Page MenuHomePhabricator

[AMDGPU] Fixed i64 add/sub used in lowering of i64 srem
AbandonedPublic

Authored by tpr on Mar 19 2019, 1:07 PM.

Details

Reviewers
michel.daenzer
Summary

My commit rL356399 "[AMDGPU] Asm/disasm clamp modifier on vop3 int arithmetic"
broke a case of i64 srem being lowered. Fixed.

Change-Id: Id274ae6ac3c8687a23999ea239f383b37d812fab

Diff Detail

Event Timeline

tpr created this revision.Mar 19 2019, 1:07 PM
Herald added a project: Restricted Project. · View Herald TranscriptMar 19 2019, 1:07 PM

Testcase should be reducible . You can use the uaddo intrinsic directly

tpr added a comment.Mar 20 2019, 7:00 AM

The test is already reduced as much as I can. Removing anything in there makes the problem disappear. Constructing a new test case using llvm.uadd.with.overflow does not show the problem. Can we go with this test case?

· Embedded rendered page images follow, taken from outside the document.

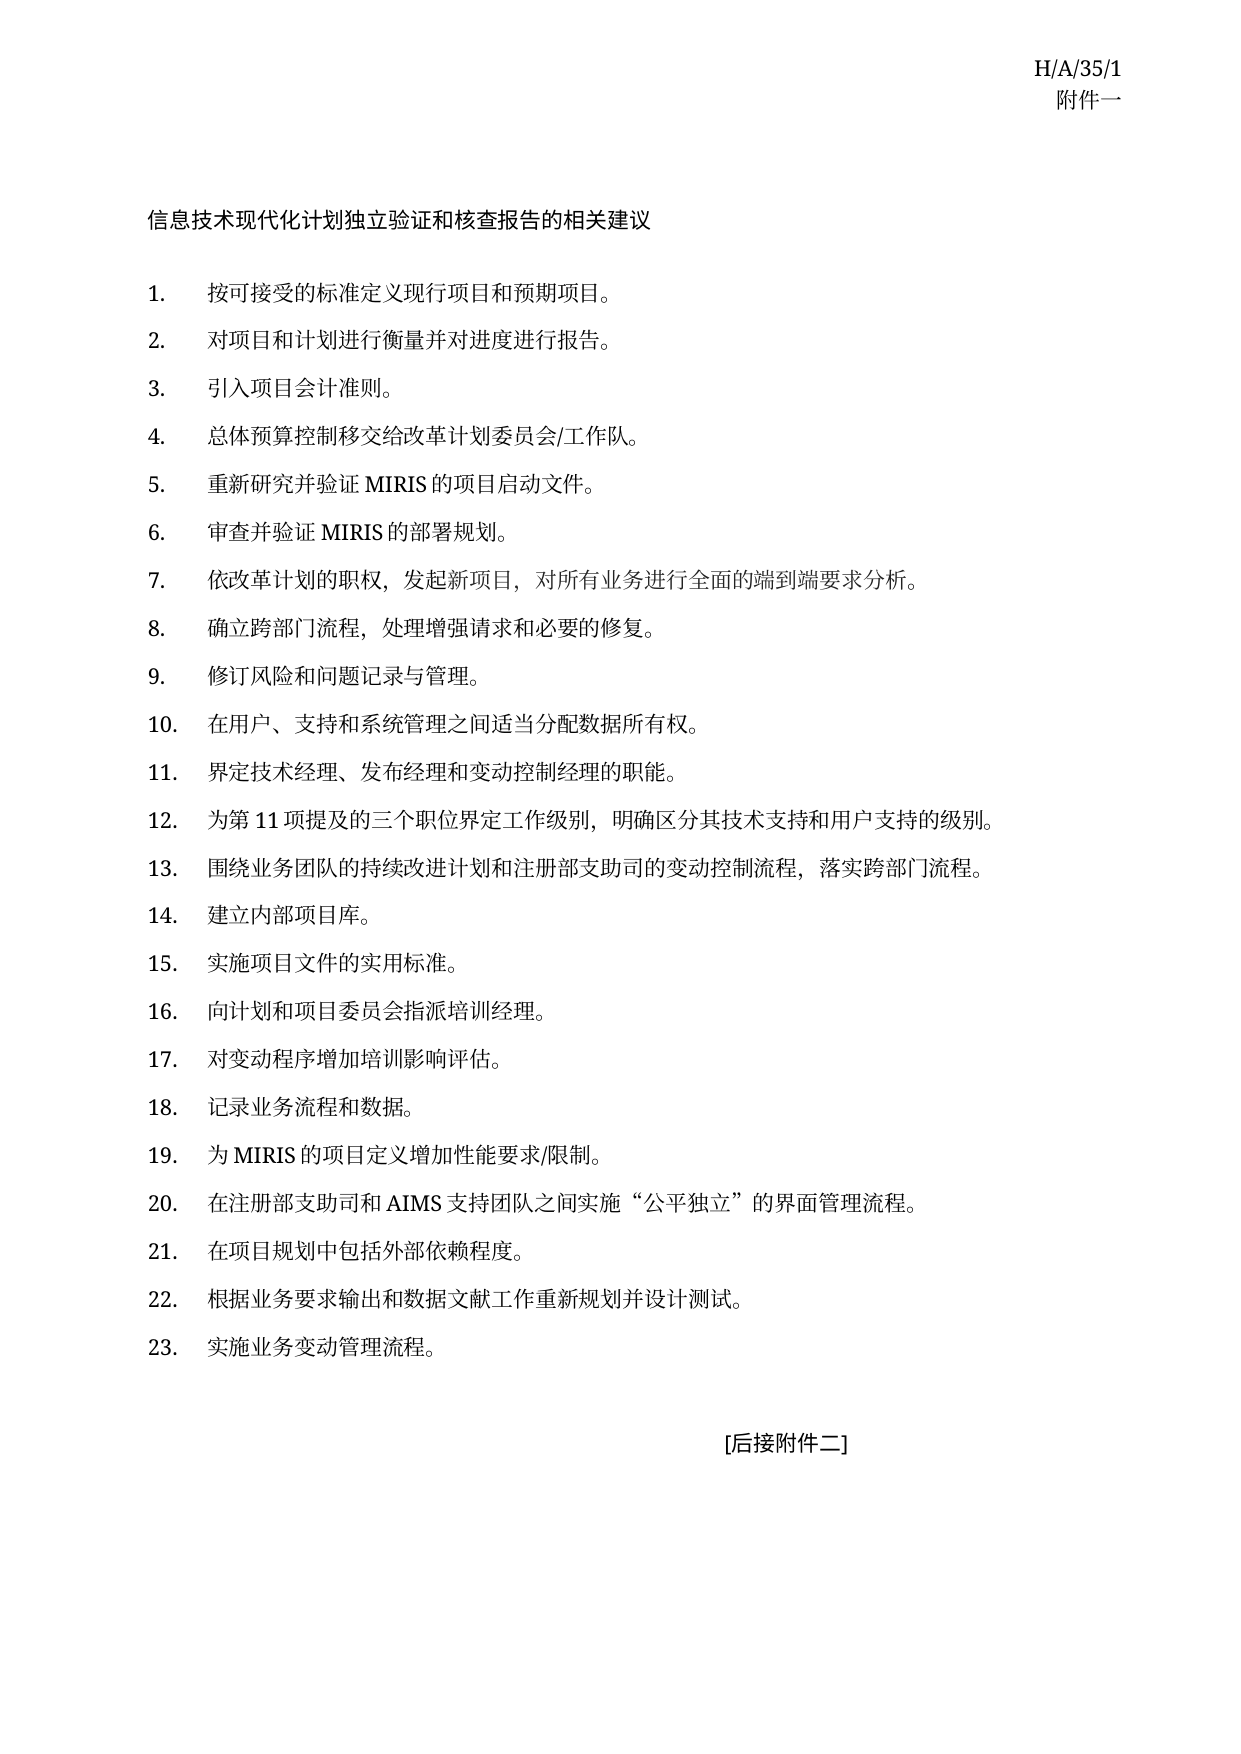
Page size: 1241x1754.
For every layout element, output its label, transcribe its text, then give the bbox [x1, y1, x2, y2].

text 2. 对项目和计划进行衡量并对进度进行报告。 [148, 320, 1122, 355]
text 18. 记录业务流程和数据。 [148, 1086, 1122, 1122]
text 13. 围绕业务团队的持续改进计划和注册部支助司的变动控制流程，落实跨部门流程。 [148, 847, 1122, 882]
text 10. 在用户、支持和系统管理之间适当分配数据所有权。 [148, 703, 1122, 738]
text 1. 按可接受的标准定义现行项目和预期项目。 [148, 272, 1122, 307]
text 8. 确立跨部门流程，处理增强请求和必要的修复。 [148, 607, 1122, 643]
text 11. 界定技术经理、发布经理和变动控制经理的职能。 [148, 751, 1122, 786]
text 5. 重新研究并验证MIRIS的项目启动文件。 [148, 463, 1122, 499]
text 16. 向计划和项目委员会指派培训经理。 [148, 991, 1122, 1026]
text 信息技术现代化计划独立验证和核查报告的相关建议 [148, 199, 1122, 234]
text 15. 实施项目文件的实用标准。 [148, 943, 1122, 978]
text 4. 总体预算控制移交给改革计划委员会/工作队。 [148, 416, 1122, 451]
text 14. 建立内部项目库。 [148, 895, 1122, 930]
text 6. 审查并验证MIRIS的部署规划。 [148, 511, 1122, 547]
text 23. 实施业务变动管理流程。 [148, 1326, 1122, 1361]
text 17. 对变动程序增加培训影响评估。 [148, 1038, 1122, 1074]
text 19. 为MIRIS的项目定义增加性能要求/限制。 [148, 1134, 1122, 1170]
text 9. 修订风险和问题记录与管理。 [148, 655, 1122, 691]
text 20. 在注册部支助司和AIMS支持团队之间实施“公平独立”的界面管理流程。 [148, 1182, 1122, 1218]
text 21. 在项目规划中包括外部依赖程度。 [148, 1230, 1122, 1266]
text 3. 引入项目会计准则。 [148, 368, 1122, 403]
text 22. 根据业务要求输出和数据文献工作重新规划并设计测试。 [148, 1278, 1122, 1313]
text 12. 为第11项提及的三个职位界定工作级别，明确区分其技术支持和用户支持的级别。 [148, 799, 1122, 834]
text [后接附件二] [724, 1422, 1122, 1457]
text 7. 依改革计划的职权，发起新项目，对所有业务进行全面的端到端要求分析。 [148, 559, 1122, 595]
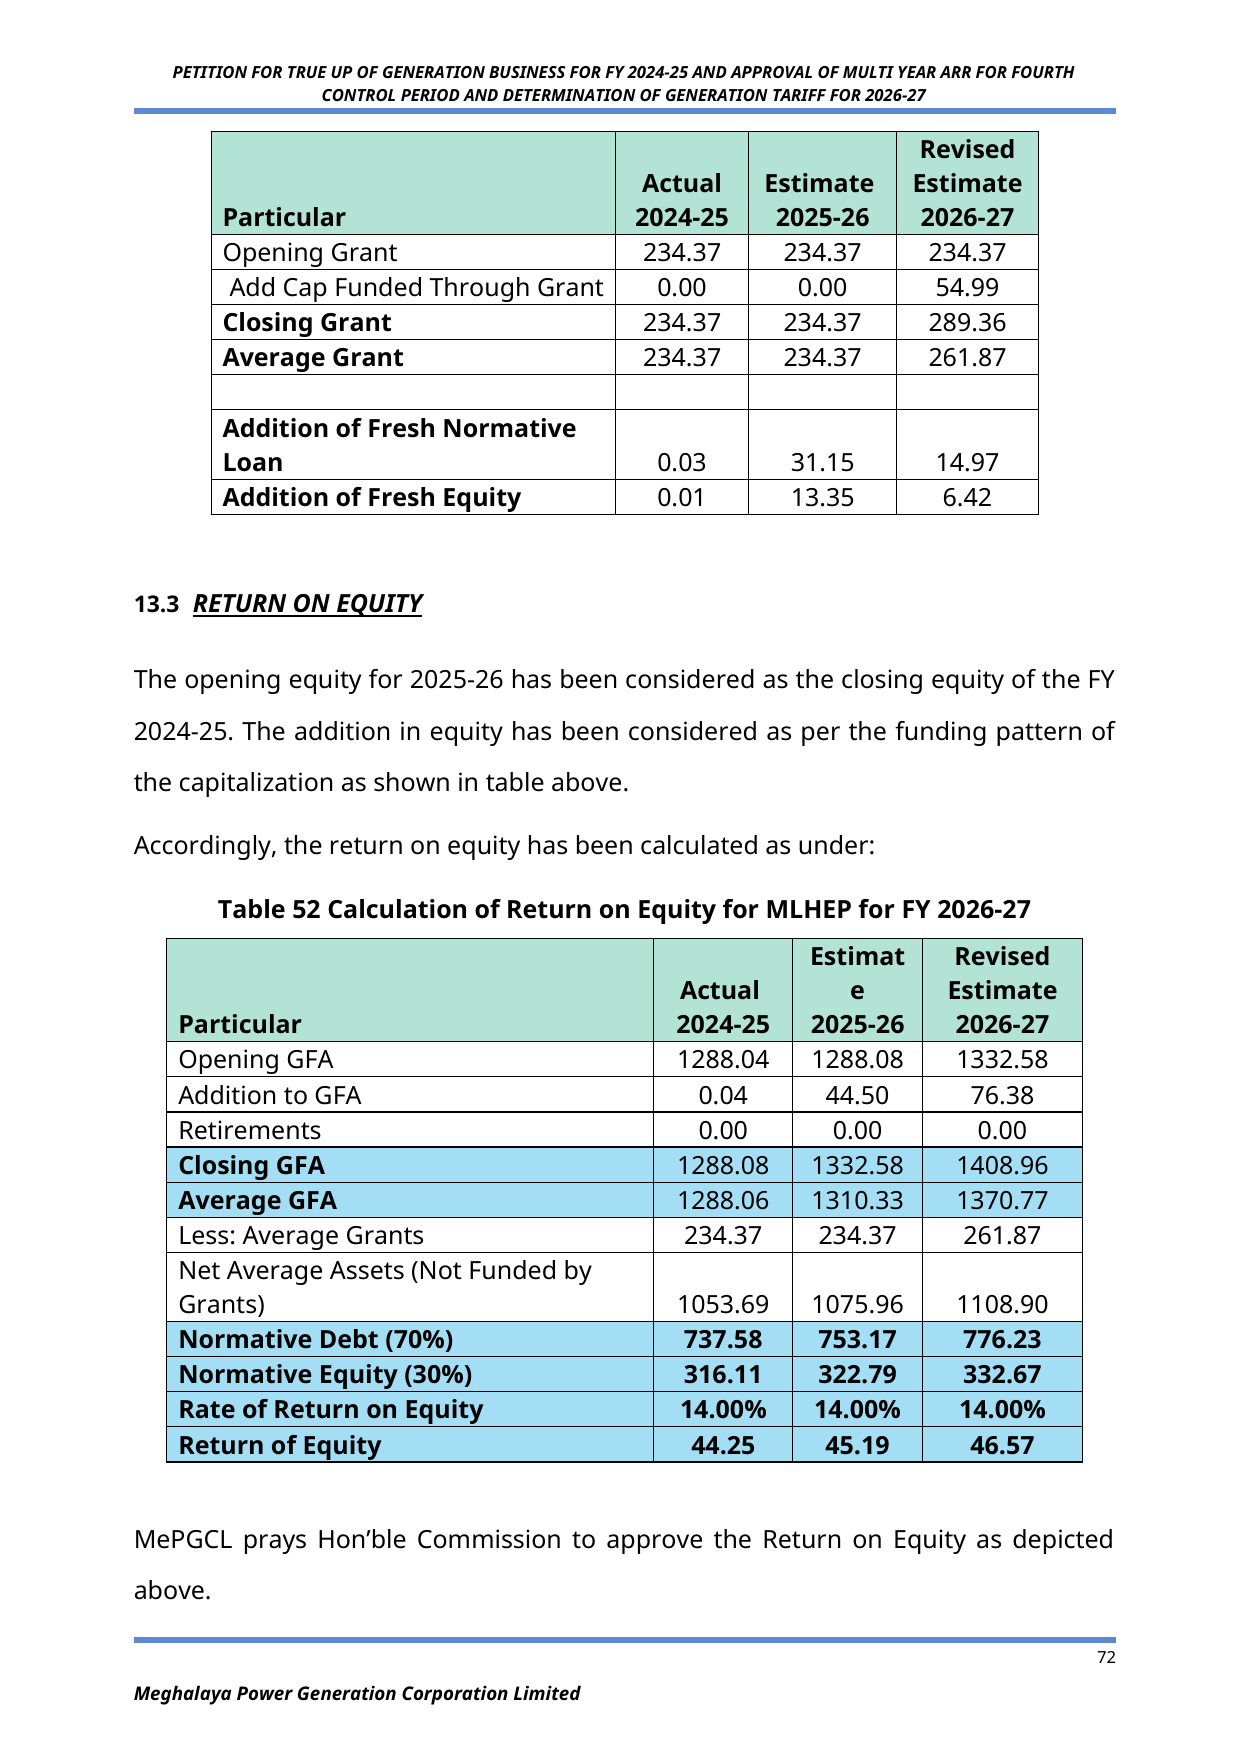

In D59556#1436285, @tpr wrote:

The test is already reduced as much as I can. Removing anything in there makes the problem disappear. Constructing a new test case using llvm.uadd.with.overflow does not show the problem. Can we go with this test case?

I managed with this:

define amdgpu_kernel void @v_uaddo_i32(i32 addrspace(1)* %out, i1 addrspace(1)* %carryout, i32 addrspace(1)* %a.ptr, i32 addrspace(1)* %b.ptr, float %dummy.val) #0 {
  %tid = call i32 @llvm.amdgcn.workitem.id.x()
  %tid.ext = sext i32 %tid to i64
  %a.gep = getelementptr inbounds i32, i32 addrspace(1)* %a.ptr
  %b.gep = getelementptr inbounds i32, i32 addrspace(1)* %b.ptr
  %a = load volatile i32, i32 addrspace(1)* %a.gep, align 4
  %b = load volatile i32, i32 addrspace(1)* %b.gep, align 4
  %uadd0 = call { i32, i1 } @llvm.uadd.with.overflow.i32(i32 %a, i32 %b)
  %val0 = extractvalue { i32, i1 } %uadd0, 0
  %carry0 = extractvalue { i32, i1 } %uadd0, 1
  store volatile i32 %val0, i32 addrspace(1)* %out, align 4
  store i1 %carry0, i1 addrspace(1)* %carryout

  ; Force a use of an i1 0 that will be materialized in a register,
  ; which will be selected before the uaddo (so its operand is
  ; repalced with the materialized node)
  %fmas = call float @llvm.amdgcn.div.fmas.f32(float %dummy.val, float %dummy.val, float %dummy.val, i1 false)
  store volatile float %fmas, float addrspace(1)* null
  ret void
}

declare float @llvm.amdgcn.div.fmas.f32(float, float, float, i1)
declare i32 @llvm.amdgcn.workitem.id.x() #1
declare { i32, i1 } @llvm.uadd.with.overflow.i32(i32, i32) #1

attributes #0 = { nounwind }
attributes #1 = { nounwind readnone }
tpr abandoned this revision.Mar 20 2019, 1:15 PM

Thanks for the better test Matt. But I'll abandon this one in favor of Michael's improved fix D59608.